> [DEINE AUFGABEN]
1 - Beantworte diese Fragen zur Buchbesprechung:
(a) In welchem Jahr war Tell schon eine Figur bei Friedrich Schiller?
(b) Wie viele Hauptfiguren lernt man im ersten Kapitel kennen?
(c) In welchem Jahrhundert soll Tell gelebt haben?
2 - Zähle alle Personen auf, die in der Buchbesprechung mit Namen vorkommen.

Der originale Tell war schon im Jahr 1803/1804 ein Charakter in dem bekannten Werk von Friedrich Schiller. Während Wilhelm Tell damals als Held und Kämpfer dargestellt wurde, liegt der Fokus bei Joachim B. Schmidt anders. Hier ist Tell ein verschrobener Kautz, von seinem Leben als Bauer gezeichnet. Er sehnt sich nach einem ruhigeren Leben. Hin und wieder etwas kleinkariert versucht er, rechtschaffend durchs Leben zu gehen und seine Familie zu schützen.

Der Einstieg ins Buch war für mich erstmal nicht so leicht. „Tell“ war eben schon mit den Erinnerungen an Schillers Werk gefüllt. Im ersten Kapitel lernen wir insgesamt sechs Protagonisten kennen – da musste ich erstmal hinterherkommen und mich in ihre Perspektiven eindenken. Ebenso musste ich mich erst an die Lebensumstände im 13./14. Jahrhundert gewöhnen – die Zeit, in der Tell gelebt haben soll. Die soziale Ungerechtigkeit und die schlechte Versorgung der Menschen war mir so nicht mehr in Erinnerung. Joachim B. Schmidt ist es gelungen, dieses Setting sehr real und anschaulich zu beschreiben, was mich immer wieder in Staunen versetzt hat. Obwohl vieles unvorstellbar ist, konnte ich mich nach einer Weile gut in die Handlung hineinversetzen.

> [DIE EINTRÄGE]

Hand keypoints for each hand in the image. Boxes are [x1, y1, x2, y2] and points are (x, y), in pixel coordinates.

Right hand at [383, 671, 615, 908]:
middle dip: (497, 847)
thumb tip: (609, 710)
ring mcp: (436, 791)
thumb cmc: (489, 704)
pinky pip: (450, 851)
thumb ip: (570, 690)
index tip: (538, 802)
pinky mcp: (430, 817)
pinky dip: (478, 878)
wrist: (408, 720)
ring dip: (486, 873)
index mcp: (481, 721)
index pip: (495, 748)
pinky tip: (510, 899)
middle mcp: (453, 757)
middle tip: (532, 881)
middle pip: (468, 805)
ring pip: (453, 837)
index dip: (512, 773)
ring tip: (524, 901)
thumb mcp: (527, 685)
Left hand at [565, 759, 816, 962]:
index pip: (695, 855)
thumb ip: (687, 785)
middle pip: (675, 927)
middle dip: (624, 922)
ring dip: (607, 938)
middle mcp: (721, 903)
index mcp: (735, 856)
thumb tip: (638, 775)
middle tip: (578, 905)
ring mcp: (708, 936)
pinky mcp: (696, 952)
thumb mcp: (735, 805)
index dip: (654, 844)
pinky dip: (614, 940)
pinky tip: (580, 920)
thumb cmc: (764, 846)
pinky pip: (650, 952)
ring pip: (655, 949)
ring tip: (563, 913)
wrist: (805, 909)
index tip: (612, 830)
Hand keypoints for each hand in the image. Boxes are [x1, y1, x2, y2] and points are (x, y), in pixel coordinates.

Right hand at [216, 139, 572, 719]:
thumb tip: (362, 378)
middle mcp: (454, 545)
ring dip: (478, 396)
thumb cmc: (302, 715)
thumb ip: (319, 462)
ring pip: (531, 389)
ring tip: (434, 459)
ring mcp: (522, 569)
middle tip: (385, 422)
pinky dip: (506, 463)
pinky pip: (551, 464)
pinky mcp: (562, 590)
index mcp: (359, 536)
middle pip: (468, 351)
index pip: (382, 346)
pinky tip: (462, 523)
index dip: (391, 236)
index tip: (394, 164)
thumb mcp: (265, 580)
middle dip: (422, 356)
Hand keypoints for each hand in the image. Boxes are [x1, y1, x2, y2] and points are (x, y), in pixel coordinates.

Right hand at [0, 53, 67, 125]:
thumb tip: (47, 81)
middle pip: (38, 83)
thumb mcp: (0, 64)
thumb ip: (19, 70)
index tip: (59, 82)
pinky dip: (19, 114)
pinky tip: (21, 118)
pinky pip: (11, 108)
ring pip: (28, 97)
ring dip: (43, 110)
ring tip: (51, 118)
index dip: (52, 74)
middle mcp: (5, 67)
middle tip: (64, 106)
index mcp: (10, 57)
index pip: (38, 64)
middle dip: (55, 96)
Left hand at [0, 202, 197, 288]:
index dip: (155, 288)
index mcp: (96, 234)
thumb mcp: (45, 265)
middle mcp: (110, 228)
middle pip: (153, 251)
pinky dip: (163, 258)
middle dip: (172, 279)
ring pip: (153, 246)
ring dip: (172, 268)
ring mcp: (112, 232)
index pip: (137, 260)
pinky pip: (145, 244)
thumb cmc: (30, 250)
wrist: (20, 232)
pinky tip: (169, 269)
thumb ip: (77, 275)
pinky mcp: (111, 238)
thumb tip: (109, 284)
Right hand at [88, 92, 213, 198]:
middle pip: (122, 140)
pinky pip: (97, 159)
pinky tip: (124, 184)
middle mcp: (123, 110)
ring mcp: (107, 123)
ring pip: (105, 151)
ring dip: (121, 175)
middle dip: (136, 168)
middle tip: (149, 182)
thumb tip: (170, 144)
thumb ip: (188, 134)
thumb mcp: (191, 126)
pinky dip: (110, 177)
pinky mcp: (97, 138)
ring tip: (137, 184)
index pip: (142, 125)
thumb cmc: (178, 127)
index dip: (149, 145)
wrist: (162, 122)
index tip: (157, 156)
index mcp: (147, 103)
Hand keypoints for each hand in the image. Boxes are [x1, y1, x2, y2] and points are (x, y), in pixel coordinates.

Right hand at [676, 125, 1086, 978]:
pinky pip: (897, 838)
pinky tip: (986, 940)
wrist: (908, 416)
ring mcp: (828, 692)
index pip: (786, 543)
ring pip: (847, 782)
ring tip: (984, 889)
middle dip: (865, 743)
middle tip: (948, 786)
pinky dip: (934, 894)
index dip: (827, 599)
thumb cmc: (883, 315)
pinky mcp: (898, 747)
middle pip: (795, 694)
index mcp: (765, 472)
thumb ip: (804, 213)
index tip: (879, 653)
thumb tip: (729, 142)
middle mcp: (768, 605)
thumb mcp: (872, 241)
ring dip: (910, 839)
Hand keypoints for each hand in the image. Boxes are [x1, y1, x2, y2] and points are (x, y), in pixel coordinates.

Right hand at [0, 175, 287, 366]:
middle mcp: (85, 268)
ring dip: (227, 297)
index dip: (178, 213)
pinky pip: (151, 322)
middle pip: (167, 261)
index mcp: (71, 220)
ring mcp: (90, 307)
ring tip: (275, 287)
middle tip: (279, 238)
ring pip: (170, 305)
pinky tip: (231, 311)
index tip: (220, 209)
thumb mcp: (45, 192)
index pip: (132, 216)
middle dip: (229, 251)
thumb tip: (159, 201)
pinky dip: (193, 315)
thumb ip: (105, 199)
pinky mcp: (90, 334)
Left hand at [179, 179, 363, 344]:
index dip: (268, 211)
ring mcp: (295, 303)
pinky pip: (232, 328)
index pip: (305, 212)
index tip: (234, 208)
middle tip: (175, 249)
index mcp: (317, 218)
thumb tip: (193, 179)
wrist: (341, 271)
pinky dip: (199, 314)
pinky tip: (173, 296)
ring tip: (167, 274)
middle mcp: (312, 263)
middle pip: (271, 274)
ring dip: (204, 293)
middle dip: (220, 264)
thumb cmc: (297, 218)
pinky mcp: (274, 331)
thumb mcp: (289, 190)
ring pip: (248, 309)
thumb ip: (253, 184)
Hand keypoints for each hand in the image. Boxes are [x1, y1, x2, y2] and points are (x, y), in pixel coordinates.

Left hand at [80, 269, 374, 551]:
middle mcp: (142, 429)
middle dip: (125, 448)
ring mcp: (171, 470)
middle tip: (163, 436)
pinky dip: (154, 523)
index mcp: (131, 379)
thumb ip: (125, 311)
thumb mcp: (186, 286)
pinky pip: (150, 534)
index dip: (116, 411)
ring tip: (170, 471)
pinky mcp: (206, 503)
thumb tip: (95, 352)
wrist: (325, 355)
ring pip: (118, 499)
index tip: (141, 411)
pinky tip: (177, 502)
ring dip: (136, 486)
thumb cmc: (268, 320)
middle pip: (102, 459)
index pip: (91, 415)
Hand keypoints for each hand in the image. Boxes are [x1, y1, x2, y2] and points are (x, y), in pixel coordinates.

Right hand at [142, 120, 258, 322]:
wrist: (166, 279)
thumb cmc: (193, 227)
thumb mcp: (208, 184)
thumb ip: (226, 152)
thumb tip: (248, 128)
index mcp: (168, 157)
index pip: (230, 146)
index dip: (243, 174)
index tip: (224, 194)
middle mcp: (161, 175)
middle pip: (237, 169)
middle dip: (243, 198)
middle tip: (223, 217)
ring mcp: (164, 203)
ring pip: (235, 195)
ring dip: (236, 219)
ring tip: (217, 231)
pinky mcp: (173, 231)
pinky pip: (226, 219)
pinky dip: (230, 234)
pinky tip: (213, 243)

> [DIE LÖSUNGEN]
1 -
(a) 1803/1804
(b) Sechs
(c) Im 13./14. Jahrhundert

2 - Friedrich Schiller, Wilhelm Tell, Joachim B. Schmidt